Allez expliquer ça à une population où la chevelure était considérée à la fois comme un critère de soin de soi, de position politique et de laïcité ! Comment imposer les nouvelles consignes ? Le shampooing hydroalcoolisé trois fois par jour, des peignes jetables et des brosses désinfectées après chaque usage, et enfin l'obligation de se couvrir les cheveux dans l'espace public. Ce dernier point tombait particulièrement mal, car les autorités venaient de voter une interdiction du port du foulard chez les fonctionnaires, dans les commerces et plus largement, dans les principales interactions sociales. Un conseil national de sécurité se réunit donc avec les meilleurs spécialistes de la communication contradictoire, domaine dans lequel, heureusement, la Belgique méritait un prix d'excellence.

 

La nouvelle se répandit comme une traînée de virus. Les ricanements jaillis spontanément en Iran et en Arabie Saoudite se figèrent aussitôt. Car non seulement le cheveu masculin était tout aussi concerné que le féminin, mais on comprit très vite que la malédiction concernait d'autres poils, dont en premier lieu les barbes, qu'il faudrait donc soit raser, soit dissimuler sous un masque, ustensile qu'il était désormais recommandé de porter sous le menton. Il en fut de même des papillotes des hassidim : rasés ou cachés. Dans un souci pédagogique comme celui qui avait, quelques années auparavant, consisté à retirer la cigarette de la bouche de personnages célèbres sur des affiches commémoratives, on vit des transformations surprenantes dans des archives d'émissions télé : Dali sans sa moustache, Axel Witsel sans sa tignasse et Michel Serres sans les sourcils broussailleux qui surlignaient si joliment son regard pétillant. Les statues de barbus célèbres, jusque là seulement déboulonnées ou couvertes de peinture rouge, furent épilées, et les plus fanatiques s'en prirent également à la crinière des chevaux sur lesquels ces héros étaient si souvent assis. Quelques féministes se permirent d'ironiser sur la place démesurée des barbus à cheval dans l'espace public, mais se firent aussitôt rabrouer lorsqu'il fallut aussi couvrir ou couper les belles chevelures de la Liberté, la Maternité ou la Justice qui trônaient au milieu des places.

A droite, Trump se battit jusqu'au dernier tweet pour conserver sa houpette, tandis qu'à gauche, l'affiche classique de la sainte-trinité, Marx, Lénine et Staline, dut être photoshopée à la hâte pour faire disparaître chevelures, barbiche et moustache. L'effacement d'éléments dérangeants sur les photos ou dans les films avait, heureusement, bien des précédents.

 

Il restait, bien sûr, des poches de récalcitrants, qui accusaient pêle-mêle les fabricants de perruques synthétiques avec lesquels les pseudo-experts avaient des liens bien connus, les multinationales ayant des produits de rasage dans leur catalogue, les skinheads qui pouvaient désormais, sans même recourir à la triche, prétendre à une multiplication exponentielle de leurs troupes, et aussi (par habitude et au choix, biffer les mentions inutiles) les islamogauchistes, la CIA, le Mossad ou encore ce bon vieux Satan. Et bien sûr la Suède, toujours aussi fière de son non alignement, refusa de dynamiter ses salons de coiffure, malgré les recommandations de l'OMS.

 

Au fur et à mesure que les poils se faisaient discrets, rasés ou couverts, les hôpitaux se vidaient, les gens continuaient certes à mourir mais d'autre chose, qui ne donnait pas lieu à des statistiques alarmantes.

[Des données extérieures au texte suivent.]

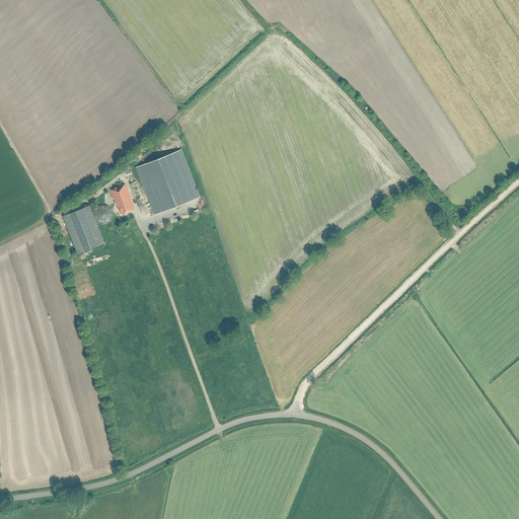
[(154,215),(200,197),(181,149),(136,167),(154,215)]
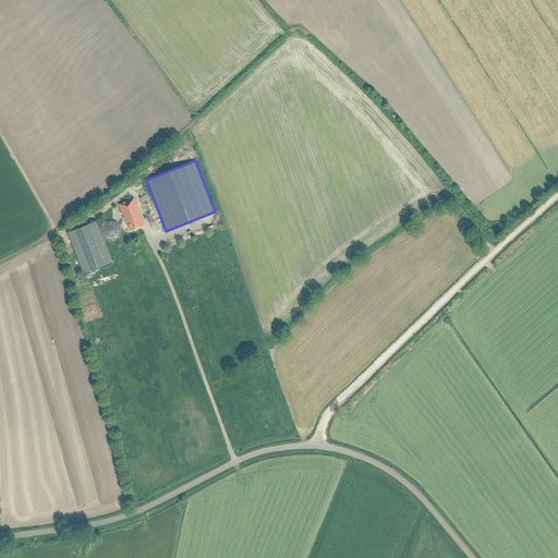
[(145,195),(138,197),(149,223),(153,221),(149,214),(153,213),(145,195)]
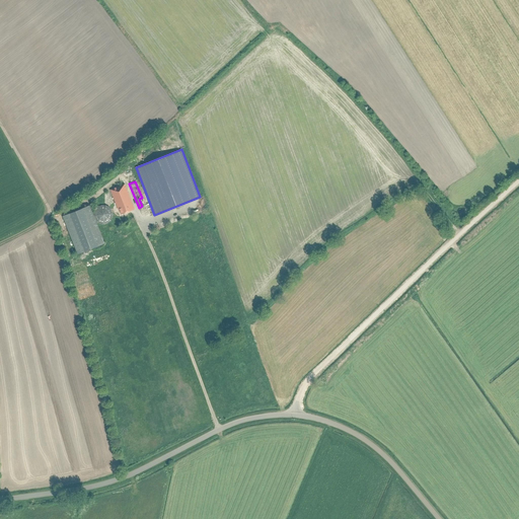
[(124,183),(109,190),(118,209),(119,209),(121,214),(134,209),(124,183)]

Il y eut un automne, puis un hiver suivi d'un printemps, et enfin un été et ses records de canicule, où les corps se dénudèrent, révélant de rares toisons rebelles, les peaux glabres et entièrement épilées étant devenues la norme, preuve que l'humain peut s'habituer à tout. On déplora de rares incidents (poil aux dents), quelques altercations (poil au menton), mais globalement, le virus paraissait bel et bien vaincu (.... non, rien).

 

PS : des sources bien informées nous communiquent l'apparition d'un nouveau péril, qui se transmettrait par le regard et le son de la voix. Un beau défi en perspective pour nos futurs protecteurs.